A FORMER Swindon hospital complaints manager who falsely claimed he had been abused by a VIP paedophile ring has been found guilty of perverting the course of justice and fraud.

Once manager of the patient advisory and liaison service at Swindon’s Great Western Hospital, Carl Beech sparked a £2m police probe into the entirely fictious Westminster-based group.

Beech's malicious, repeated and determined deceit ruined the reputations of those he accused and led the Metropolitan Police to raid the homes of 91-year-old Normandy veteran Field Marshall Lord Bramall, the late Lord Brittan and former Tory MP Harvey Proctor.

Mr Proctor blasted the force, calling the episode "a truly disgraceful chapter in the history of British policing". Operation Midland into the lurid allegations by the man they named only as "Nick" ended without making a single arrest.

Beech told detectives over hours of tearful interviews that his late stepfather, an Army major, raped him, then passed him on to generals to be tortured at military bases and sadistically sexually abused by other Establishment figures in the 1970s and 1980s.

He named former prime minister Sir Edward Heath, his sworn enemy Mr Proctor, disgraced TV star Jimmy Savile and security chiefs Sir Michael Hanley, the head of MI5, and MI6 boss Sir Maurice Oldfield among the gang after meeting a journalist from the defunct news agency Exaro.

He claimed a schoolboy named Scott was deliberately knocked down and killed, that another boy who might have been the missing teenager Martin Allen was raped and strangled in front of him, and said another youth was battered to death by the ring.

A senior detective wrongly called the allegations "credible and true" before the force had completed their inquiries.

A jury at Newcastle Crown Court rejected Beech's unfounded allegations and on Monday convicted him of 12 counts of perverting the course of justice and one of fraud, relating to a £22,000 criminal injuries payout he falsely claimed for being raped by Savile.

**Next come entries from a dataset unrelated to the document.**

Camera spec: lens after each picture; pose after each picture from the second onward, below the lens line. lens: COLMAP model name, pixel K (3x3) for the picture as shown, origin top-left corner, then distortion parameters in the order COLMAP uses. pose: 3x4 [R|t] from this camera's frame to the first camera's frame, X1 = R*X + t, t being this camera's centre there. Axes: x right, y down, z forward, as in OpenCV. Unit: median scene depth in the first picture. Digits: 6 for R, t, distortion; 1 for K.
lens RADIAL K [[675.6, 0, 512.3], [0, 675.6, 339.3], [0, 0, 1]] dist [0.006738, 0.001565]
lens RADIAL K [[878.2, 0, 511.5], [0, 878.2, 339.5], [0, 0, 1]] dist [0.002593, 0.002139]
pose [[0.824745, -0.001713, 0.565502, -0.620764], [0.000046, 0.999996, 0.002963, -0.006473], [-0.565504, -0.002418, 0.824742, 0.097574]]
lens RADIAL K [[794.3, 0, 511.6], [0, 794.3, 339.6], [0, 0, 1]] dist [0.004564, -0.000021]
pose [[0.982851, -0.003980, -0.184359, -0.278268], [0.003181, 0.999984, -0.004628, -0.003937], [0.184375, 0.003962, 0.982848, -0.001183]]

The jurors were unconvinced by his claims that Army generals, at the height of the IRA terror threat, could sneak off unguarded to join horrific child abuse sessions.

They saw a videoed police interview with Lord Bramall where the war hero, now too ill to give evidence, thumped the table in front of him and denied having any sexual interest in children.

Another falsely accused general, 96-year-old Sir Hugh Beach, told the jury via video-link that the allegations against him were "beyond grotesque".

Beech had also said the head of MI5 - presumably also busy dealing with terrorists - arrived at his school to tell him his dog had been kidnapped as a warning.

He claimed that he was there when the ring shot his horse Sam, although he had no idea what happened to the body, or what his mother thought, who was paying for its stabling.

With what Tony Badenoch QC, prosecuting, described as "breathtaking hypocrisy", Beech himself was a paedophile with an interest in pre-teen boys.

The school governor and NSPCC volunteer was due to be tried on indecent images and voyeurism charges last summer but went on the run to Sweden, where he bought two remote properties and tried to evade justice using false identities.

After the trial, Mr Proctor said he was still to settle a claim against the Metropolitan Police, saying their raid cost his home and the job he loved, working for the Duke and Duchess of Rutland.

Mr Justice Goss said he will sentence on these matters, as well as indecent images offences and breach of bail, at a later date.

The jury deliberated for around four-and-a-half hours.

Beech did not visibly react when the 13 guilty verdicts were returned.

This afternoon, Wiltshire Police defended its decision to investigate Beech's lurid claims against former prime minister Sir Edward Heath, who lived in Salisbury. 

Angus Macpherson, Police and Crime Commissioner for Wiltshire and Swindon, said: “Wiltshire Police led a national investigation, on behalf of 14 forces, and had no alternative but to investigate the allegations of non-recent sexual abuse against Sir Edward Heath. 

“Operation Conifer was deemed by an independent review to have been reasonable and proportionate and I remain satisfied that is still the case. 

“The investigation’s concluding report revealed that officers had discounted allegations from 33 individuals, of which Carl Beech was one. To that end, the recent trial verdict of Carl Beech does not have any material effect on Conifer or the actions taken during the investigation.”